After his build up and grand entrance, Ahab will almost inevitably deliver one or more absolutely killer lines. "Ego non baptizo te in nomine patris, sed in nomine diaboli!" The great lines are often heavily laden, referential and suggestive: by turns Melville will suggest Marlowe's Faust, Milton's Satan, or Shakespeare's Edmund. As you read, stop and admire the art of the framing of Ahab: all these techniques, all this build up, and all these wonderful lines are what make him one of the most powerful characters in literature. These one-liners are the greater part of the sheer bombast in Moby Dick. All too often, critics remember them as the whole book, and forget the less dramatic, contemplative, philosophical and humorous stretches that make up most of the work.
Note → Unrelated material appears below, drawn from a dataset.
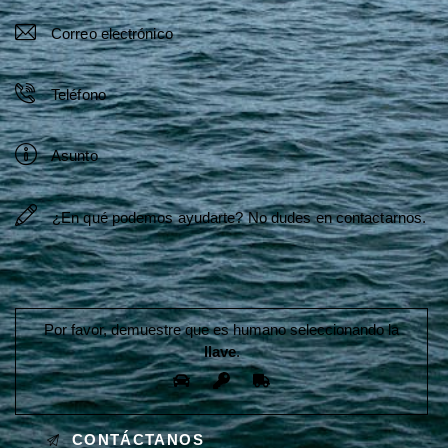
Por favor, demuestre que es humano seleccionando la
llave
.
Outside of the chapters where Ahab is central, most chapters will fit into two other types: chapters that focus elsewhere but lead to a discussion of Ahab or flesh out some aspect of Ahab, and chapters that generally take a philosophical deep dive, often focused on the Whale or whaling, wholly omitting Ahab.
The chapter entitled Moby Dick, for example, is one of the first category, focusing first on the whale, but finally leading to Ahab and his key mates and crew:
Here, then, was this grey- headed, ungodly old man, chasing with curses a Job's whale round the world, at the head of a crew, too, chiefly made up of mongrel renegades, and castaways, and cannibals -- morally enfeebled also, by the incompetence of mere unaided virtue or right- mindedness in Starbuck, the invulnerable jollity of indifference and recklessness in Stubb, and the pervading mediocrity in Flask. Such a crew, so officered, seemed specially picked and packed by some infernal fatality to help him to his monomaniac revenge.
For the most part, however, Ahab recedes into the background for the long less dramatic parts of the book; these are the territory of the whale and whaling, and of we mere mortals who concern ourselves with them. When Melville turns contemplative, Ahab and his Latin and his thees and thous step aside.